To update the annual table, meetings are convened in June and October of each year. A notable session was held this past June, focusing on meningococcal vaccination and highlighting more reportable disease in recent years, newer product availability, the withdrawal of a product, and new published data.
The CDC reported in 2015 that the rate of reported meningococcal disease in the United States was 370 (0.11/100,000), with 60 deaths (0.02/100,000).2
One concerning trend since that time has been the increase in meningococcal subtype B infections and associated mortality. Two new subtype B vaccines have become available in recent years, one a combination of Neisserial adhesin A (NadA), Neisserial heparin binding antigen, and factor H binding protein (fHBP) MenB-4C (Bexsero) and the other a combination of two lipidated fHBP variants, one subfamily A and one from subfamily B named MenB-FHbp (Trumenba) (Table 3
). The quadrivalent serotype A, C, Y, W vaccines were available as conjugate or polysaccharide vaccines similar to pneumococcal formulations; however, the polysaccharide vaccine MPSV4 (Menomune) has been withdrawn from the market, given shorter immunogenicity and lesser vaccine effectiveness versus one of the conjugated meningococcal vaccines (groups A, C, Y and W-135), eg, Menactra.
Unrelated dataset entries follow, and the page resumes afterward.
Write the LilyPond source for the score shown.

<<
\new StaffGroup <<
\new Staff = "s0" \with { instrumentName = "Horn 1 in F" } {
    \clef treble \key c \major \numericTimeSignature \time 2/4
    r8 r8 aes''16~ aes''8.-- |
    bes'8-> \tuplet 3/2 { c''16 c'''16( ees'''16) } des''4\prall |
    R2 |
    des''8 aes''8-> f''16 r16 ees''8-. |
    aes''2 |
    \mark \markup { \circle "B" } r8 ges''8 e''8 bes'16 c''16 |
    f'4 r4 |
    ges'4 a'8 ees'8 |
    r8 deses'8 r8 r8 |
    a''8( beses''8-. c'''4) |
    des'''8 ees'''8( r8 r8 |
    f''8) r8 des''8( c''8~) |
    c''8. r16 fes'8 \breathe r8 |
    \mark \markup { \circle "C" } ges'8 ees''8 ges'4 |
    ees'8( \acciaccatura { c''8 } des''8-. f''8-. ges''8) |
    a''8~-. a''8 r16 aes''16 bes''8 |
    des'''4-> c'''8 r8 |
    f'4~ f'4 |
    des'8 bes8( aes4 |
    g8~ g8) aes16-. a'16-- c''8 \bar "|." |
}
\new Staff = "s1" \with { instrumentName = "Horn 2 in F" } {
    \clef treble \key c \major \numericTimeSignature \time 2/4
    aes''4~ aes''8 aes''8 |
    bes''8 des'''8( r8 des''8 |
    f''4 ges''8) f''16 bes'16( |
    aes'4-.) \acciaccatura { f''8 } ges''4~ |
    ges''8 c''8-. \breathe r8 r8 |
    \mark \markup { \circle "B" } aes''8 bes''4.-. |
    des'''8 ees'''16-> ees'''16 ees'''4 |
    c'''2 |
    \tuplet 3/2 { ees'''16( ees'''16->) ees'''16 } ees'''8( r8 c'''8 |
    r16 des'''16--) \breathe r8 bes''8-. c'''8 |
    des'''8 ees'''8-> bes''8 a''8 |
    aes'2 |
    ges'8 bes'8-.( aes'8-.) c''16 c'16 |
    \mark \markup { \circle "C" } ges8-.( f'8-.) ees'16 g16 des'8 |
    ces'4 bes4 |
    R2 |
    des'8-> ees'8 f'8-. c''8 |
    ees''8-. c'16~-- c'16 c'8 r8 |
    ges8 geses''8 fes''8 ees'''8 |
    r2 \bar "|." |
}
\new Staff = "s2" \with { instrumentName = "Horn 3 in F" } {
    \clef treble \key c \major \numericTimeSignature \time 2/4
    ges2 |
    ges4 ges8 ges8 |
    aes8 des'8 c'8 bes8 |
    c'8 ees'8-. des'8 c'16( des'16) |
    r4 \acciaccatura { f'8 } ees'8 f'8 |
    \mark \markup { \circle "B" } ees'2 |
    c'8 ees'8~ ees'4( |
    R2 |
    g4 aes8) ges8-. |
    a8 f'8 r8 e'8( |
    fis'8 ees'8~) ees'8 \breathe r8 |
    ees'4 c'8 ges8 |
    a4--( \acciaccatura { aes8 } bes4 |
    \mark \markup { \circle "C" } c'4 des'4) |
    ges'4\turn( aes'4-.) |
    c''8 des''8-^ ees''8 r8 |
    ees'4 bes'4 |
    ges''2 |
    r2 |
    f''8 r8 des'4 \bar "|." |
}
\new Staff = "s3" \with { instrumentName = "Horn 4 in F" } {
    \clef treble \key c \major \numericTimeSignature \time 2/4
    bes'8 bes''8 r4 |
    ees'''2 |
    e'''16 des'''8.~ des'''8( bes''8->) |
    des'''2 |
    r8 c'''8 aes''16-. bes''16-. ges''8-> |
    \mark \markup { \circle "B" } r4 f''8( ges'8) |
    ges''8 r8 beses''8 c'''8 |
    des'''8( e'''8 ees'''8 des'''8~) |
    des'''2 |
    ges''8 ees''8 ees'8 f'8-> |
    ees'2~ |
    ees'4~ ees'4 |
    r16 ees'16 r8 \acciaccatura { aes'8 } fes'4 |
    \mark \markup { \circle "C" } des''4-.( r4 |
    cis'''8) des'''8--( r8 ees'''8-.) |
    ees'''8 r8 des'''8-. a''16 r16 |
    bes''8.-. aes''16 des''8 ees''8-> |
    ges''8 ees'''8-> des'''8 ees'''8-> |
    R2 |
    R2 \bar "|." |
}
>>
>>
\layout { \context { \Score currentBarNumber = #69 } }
Many providers remain confused because the label for Menomune states that it is the only vaccine with proven efficacy for prevention of disease in patients over 55. This issue was discussed at the June 2017 ACIP Advisory Board meeting, and thus the MenACWY conjugate vaccine is now recommended by the ACIP for all adult age groups.3
Additionally, the ACIP recommended booster doses of MenACWY every 5 years throughout life for high-risk persons. For the MenB vaccine, the ACIP noted the same recommendations for boosters every 5 years.
Quadrivalent meningococcal B vaccines are recommended for higher-risk individuals who work in microbiology labs, those with asplenia (functional or otherwise), those with complement deficiencies, and those undergoing therapy with Soliris, given its effect on the complement system. Newer data have emerged that suggest that the protection of the vaccine for both MenACWY and MenB currently in this population is not fully effective.4
This was based on reports to the US Food and Drug Administration (FDA) of 16 cases of meningococcal infection after vaccination from 2007-2014, including 1 fatal instance. The recent death was of a 16-year-old girl who had received both vaccines prior to therapy but developed nongroupable infection 6 months after the last vaccine and a week after her first dose of eculizumab. A discussion of possible antibiotic prophylaxis with penicillin has been ongoing at the CDC.